Under the ACCA, a “serious drug offense” includes “an offense under State law, involving ... possessing with intent to manufacture or distribute, a controlled substance ... for which a maximum term of imprisonment of ten years or more is prescribed by law.” 18 U.S.C. § 924(e)(2)(A)(ii). Wilcher admits that two of his previous convictions qualify as “serious drug offenses” under the ACCA, but argues the district court erroneously classified a third conviction as a serious drug offense. Wilcher contends the third conviction was for mere possession. Although Wilcher was charged in the indictment with possession of cocaine and marijuana with intent to distribute, the judgment does not unambiguously indicate that the convictions were serious drug offenses because they do not state which provision of the Georgia statute Wilcher violated.

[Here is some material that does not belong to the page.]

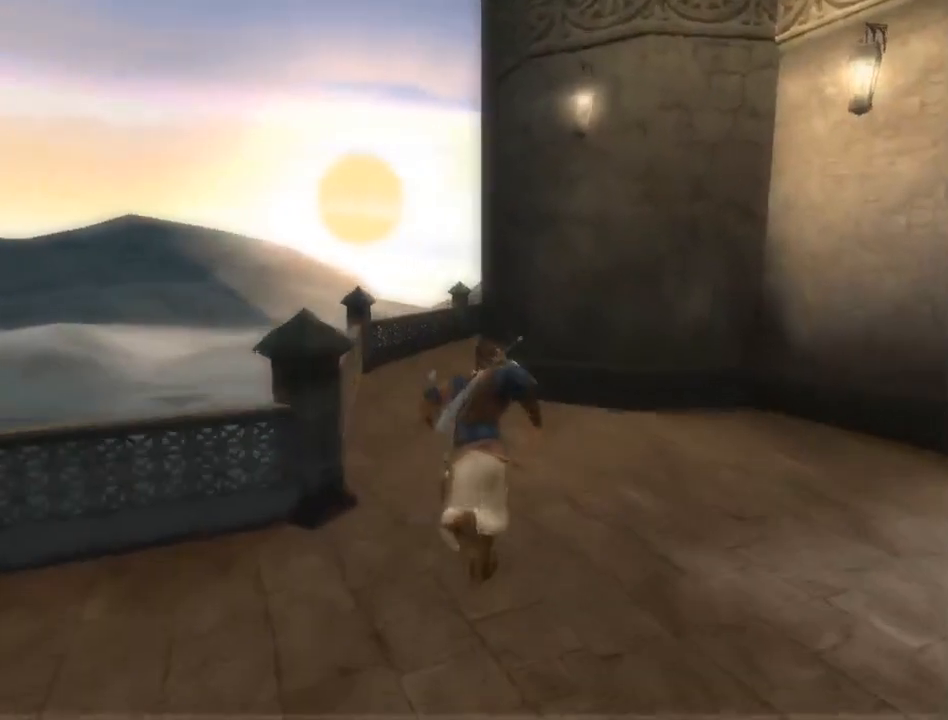
{"buttons": [], "left_stick": "up", "right_stick": "center", "events": []}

Nevertheless, the district court did not err in imposing an enhanced sentence pursuant to the ACCA because Wilcher’s third conviction was for a serious drug offense. See Shepard v. United States, 544 U.S. 13, 16, 125 S.Ct. 1254, 161 L.Ed.2d 205 (2005) (holding a district court generally may consider only the “statutory definition, charging document, written plea agreement, transcript of plea colloquy, and any explicit factual finding by the trial judge to which the defendant assented.”). Here, the district court relied on the judgment and the indictment,5 which are permissible sources of information under Shepard. As indicated by the judgment, Wilcher pled guilty to Count 1 of the indictment, which charged Wilcher with “unlawfully possessing] ... Cocaine ... with intent to distribute said drug.” That crime bears a maximum punishment of up to thirty years imprisonment. See O.C.G.A. § 16-13-30(d). Nothing in the judgment indicates that Wilcher’s conviction differed from the charges in the indictment. Because the charging document and the judgment reflect that Wilcher’s *924conviction was for possession with intent to distribute a controlled substance and carried a maximum penalty of ten years or more, Wilcher’s sentence was eligible for enhancement under the ACCA.
AFFIRMED.
. The jury convicted Wilcher on two of the three counts the Government brought against him. The jury acquitted Wilcher of possession of a firearm in furtherance of a drug trafficking crime under 18 U.S.C. § 924(c).
. Rule 16 requires the government to disclose in advance the substance of any statements made by the defendant to a known government agent that the government intends to introduce at trial. See Fed.R.Crim.P. 16(a)(1)(A); United States v. Perez-Oliveros, 479 F.3d 779, 782 (11th Cir.2007).
. Where a defendant contemporaneously objects to violation for Rule 16, evidentiary rulings based on that violation are reviewed for an abuse of discretion. See United States v. Perez, 960 F.2d 1569, 1572 (11th Cir.1992).
. Rule 802 provides that hearsay is inadmissible unless it falls under a statutory or rule-based exception.
. Wilcher contends the plea colloquy indicates he pleaded guilty to mere possession, not to possession with intent to distribute. Though somewhat unclear, the plea colloquy does not indicate unambiguously that Wilcher pleaded guilty to mere possession.